I thought it would catch on.’
‘And they used to call you the Undeluded Man.’
‘Well, I also wanted to explore whether criminality was spread evenly throughout humanity or whether there were greater temptations among the ruling classes. I can’t believe, now, that I had any doubt about it. Since the Legislative Completion they’ve just been mixing the elements of laws and reassembling them in new but equally irresponsible combinations. Now they seem to be stating laws just to hear what they sound like. It’s not hard to find a one-shot law created only for you. Dissolution is rarely officially declared by those undergoing it. Most people have yet to develop a methodology for studying laws, let alone to establish whether they’re valid - and it’s too late. A civilisation doesn’t end spectacularly, it implodes into stink. Time isn’t a propellant. Human beings are so short-lived they die before they’ve come to their senses, and I’ve come to think it’s the same for the species as a whole.
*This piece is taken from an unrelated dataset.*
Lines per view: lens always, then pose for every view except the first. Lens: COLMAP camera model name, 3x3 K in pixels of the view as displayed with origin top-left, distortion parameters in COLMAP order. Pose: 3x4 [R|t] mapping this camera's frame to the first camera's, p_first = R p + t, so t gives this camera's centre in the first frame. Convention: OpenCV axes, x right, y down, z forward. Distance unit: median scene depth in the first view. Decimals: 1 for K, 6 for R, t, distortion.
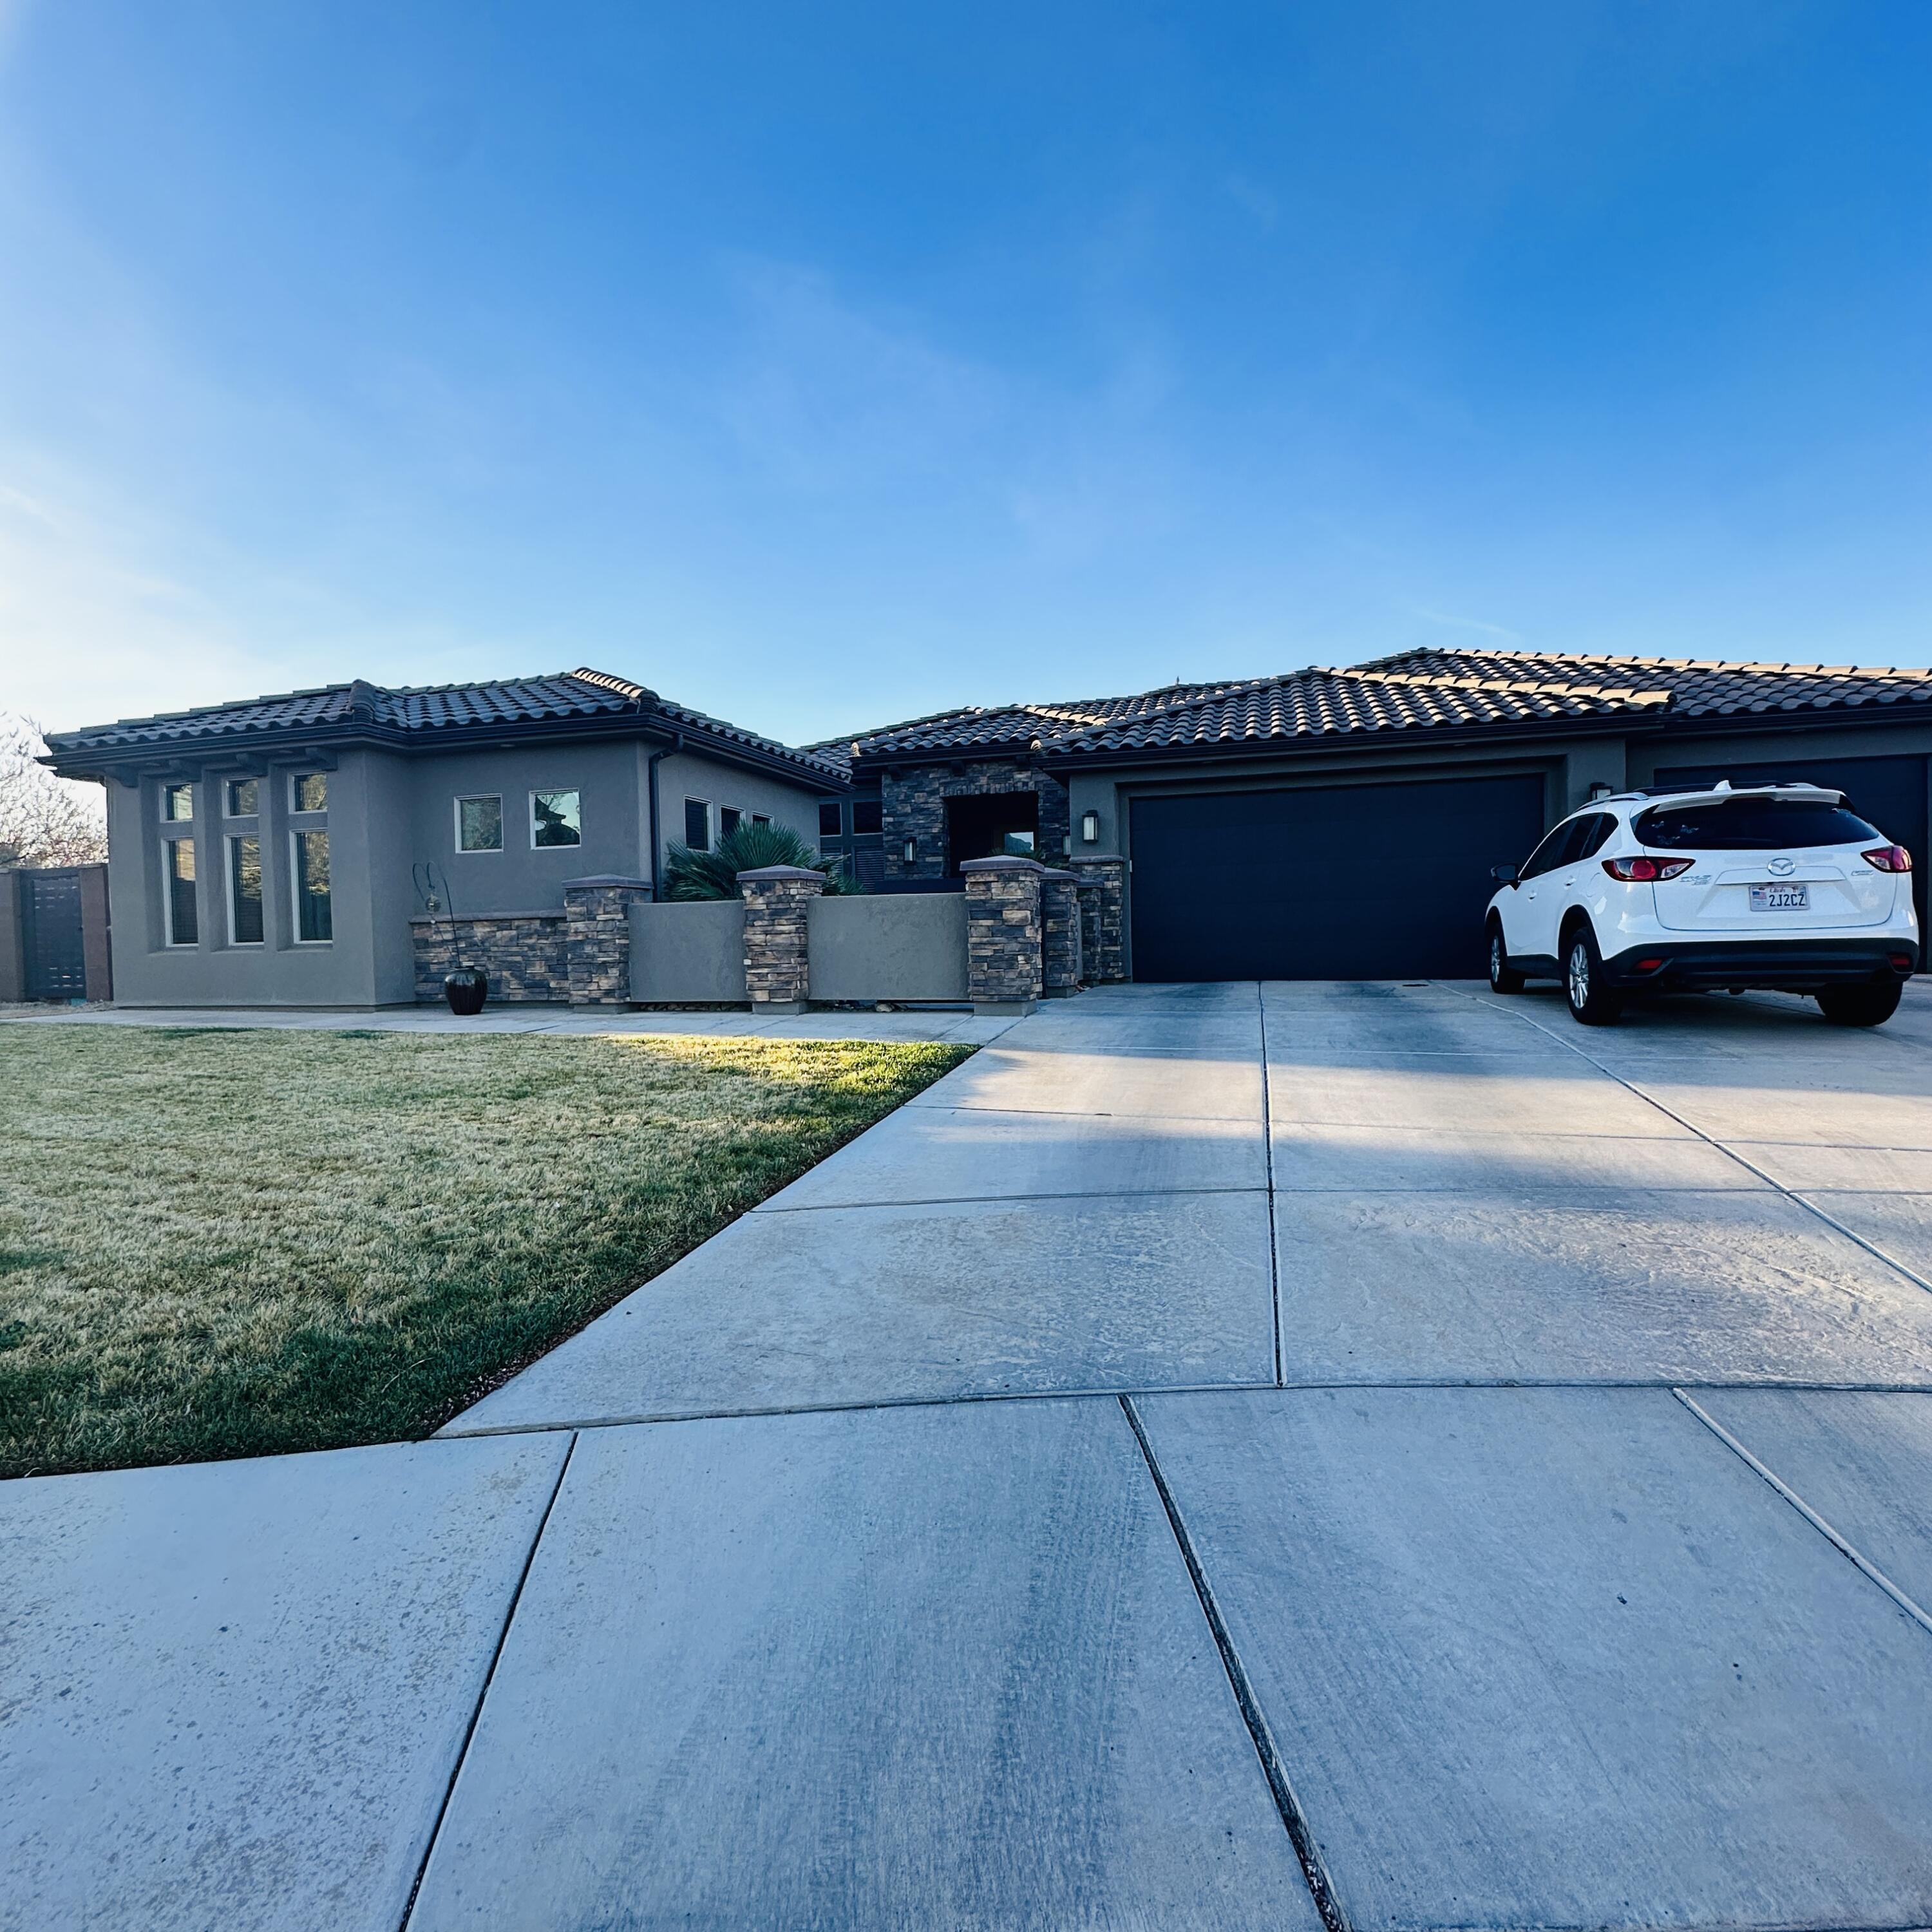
lens RADIAL K [[1013.3, 0, 965.6], [0, 1013.3, 964.4], [0, 0, 1]] dist [0.000758, 0.000729]
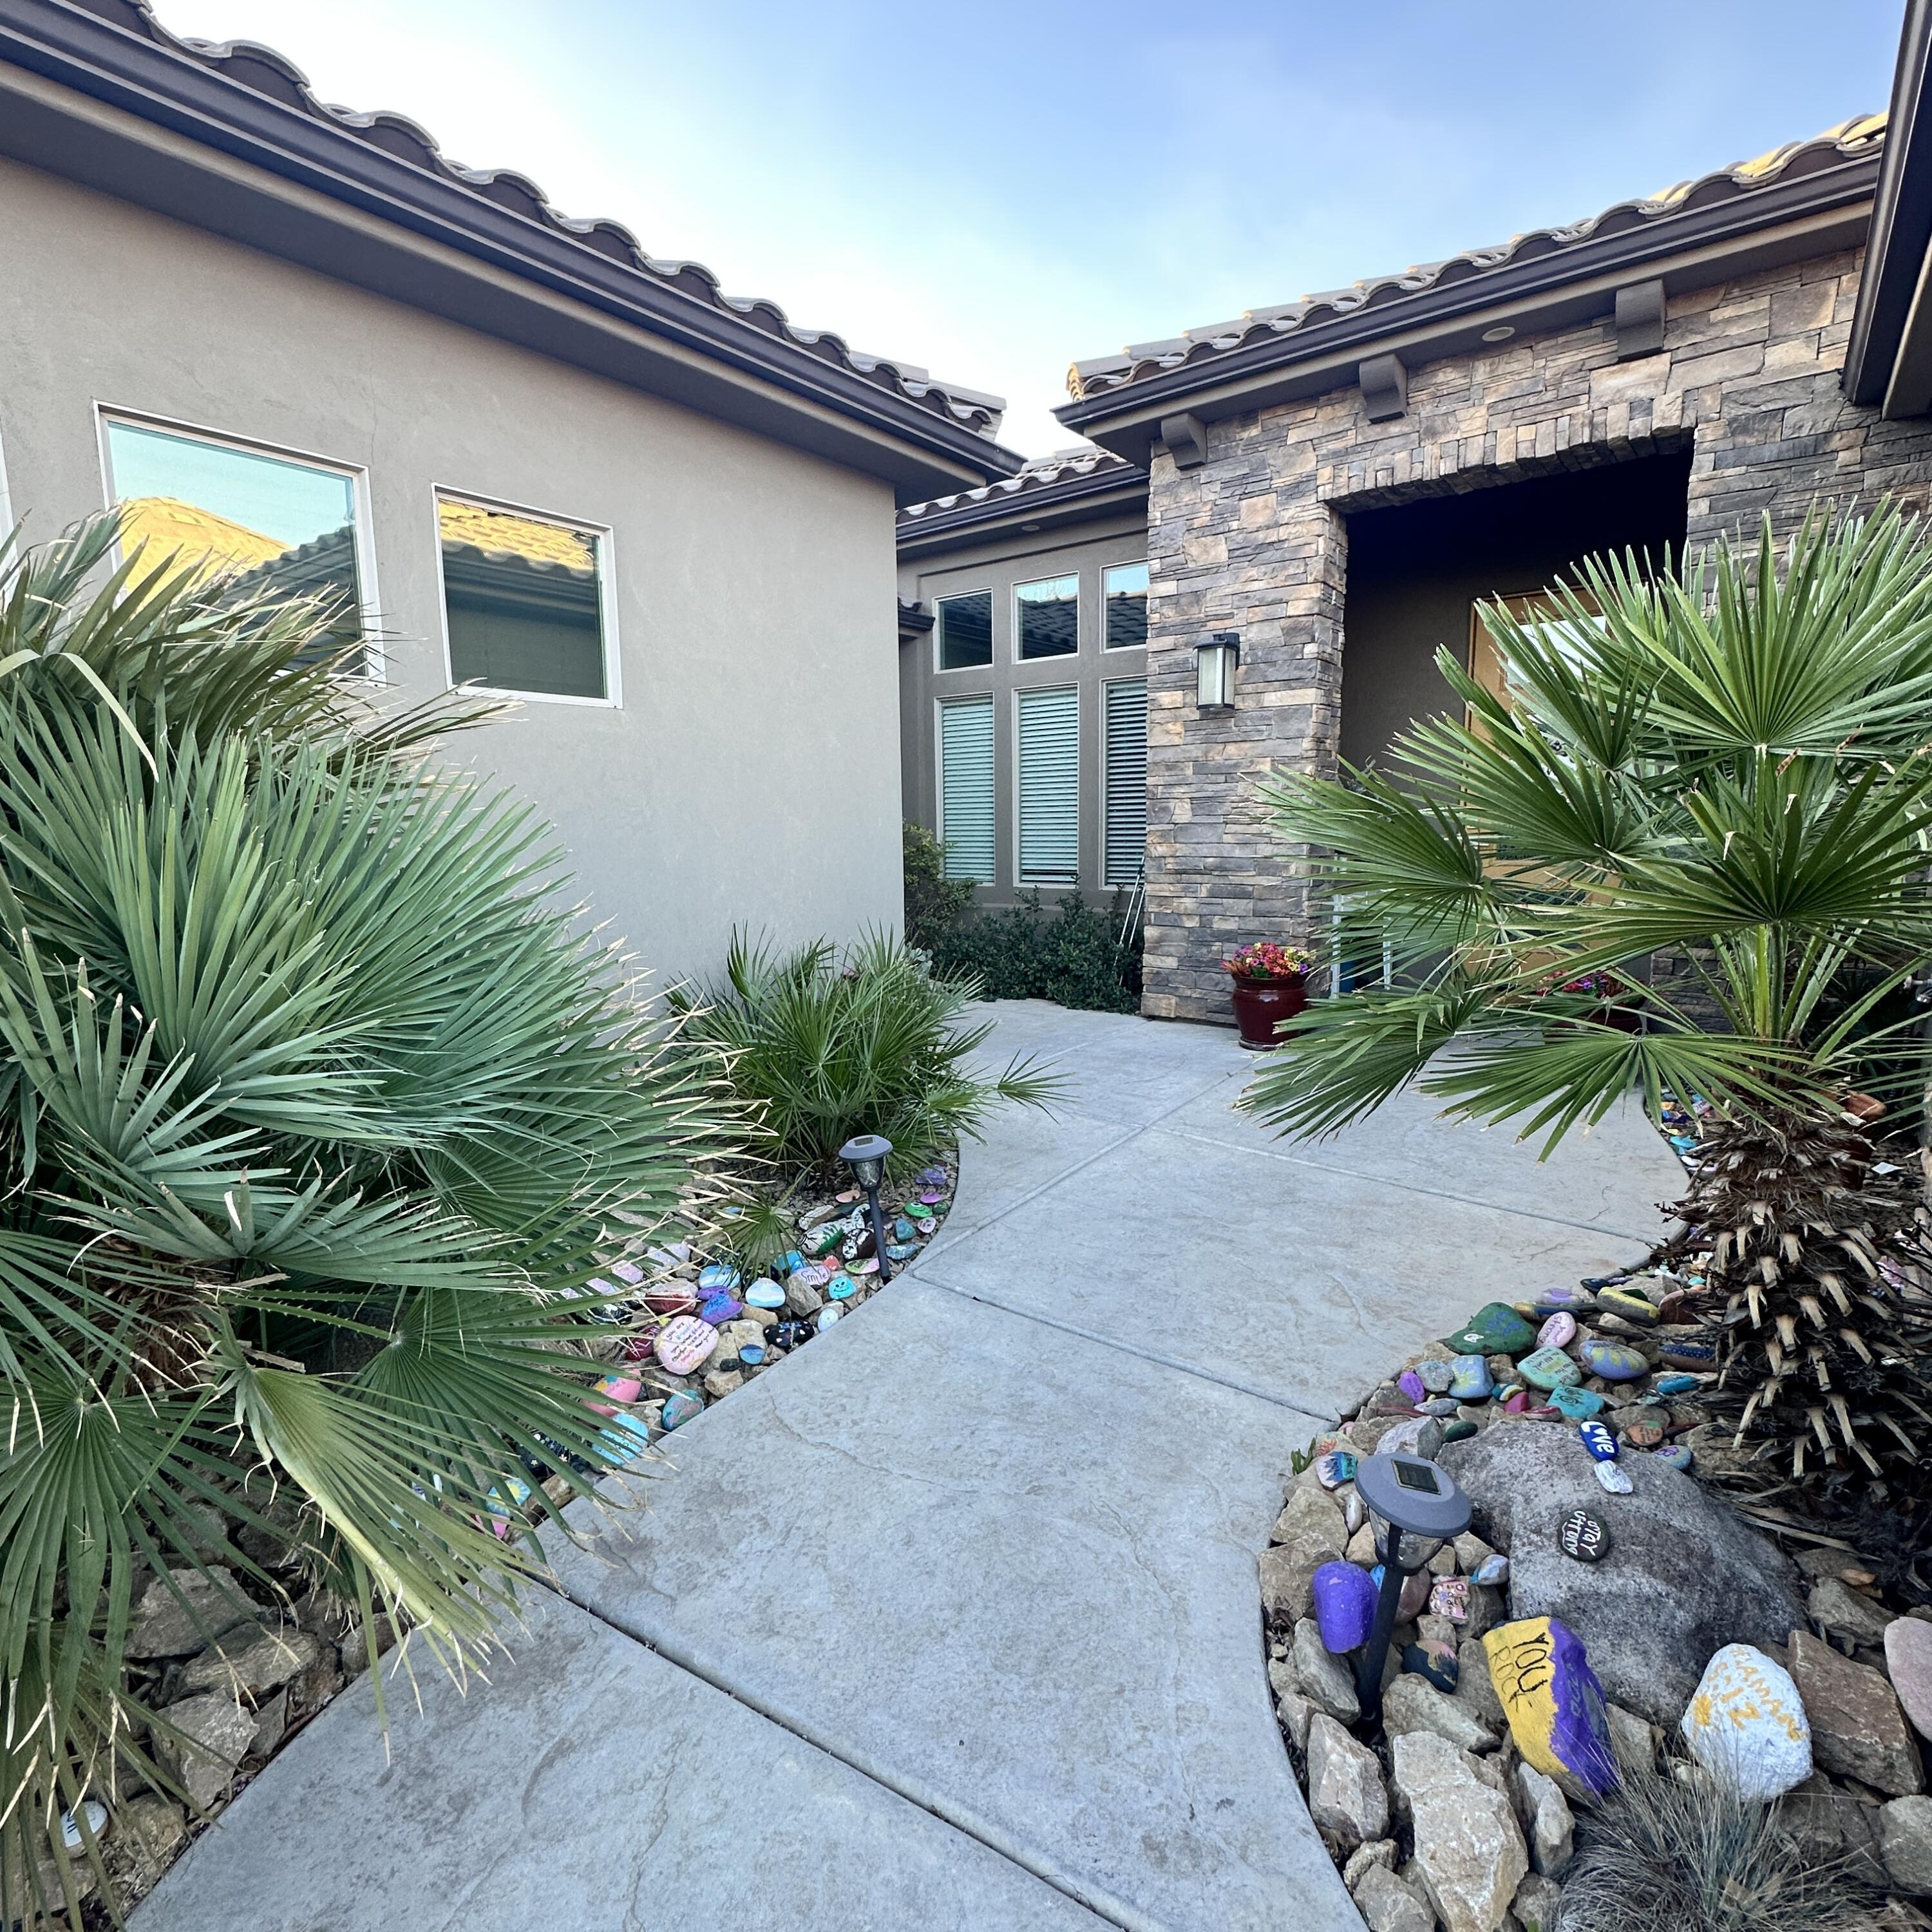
lens RADIAL K [[1013.3, 0, 965.2], [0, 1013.3, 959.8], [0, 0, 1]] dist [0.000758, 0.000729]
pose [[0.921833, 0.061658, -0.382650, 0.003584], [-0.020508, 0.993642, 0.110703, -0.052328], [0.387043, -0.094202, 0.917237, 0.641181]]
Time passes. We’re all replacements. Generations of delusion collapse so that, forgotten, they can be built up again. It takes genius or impossible continuity to discern an accurate sequence of motive in civilisation. To read its structure. The guiding line of evil is interference. Screams of pain are dense with information when recorded and slowed down. Do you have the patience? Do you care enough? Kindness is beyond appeal; simple. Today it’s like an alien substance, too subtle and quiet to collide with anything.’
‘You really think it’s not at odds with the general violence?’
‘Their proofs of strength takes place in different arenas. And ofcourse kindness has become so rare, it’s basically forgotten. Not on the authorities’ radar anymore. I can’t remember the last time anyone was prosecuted for it.’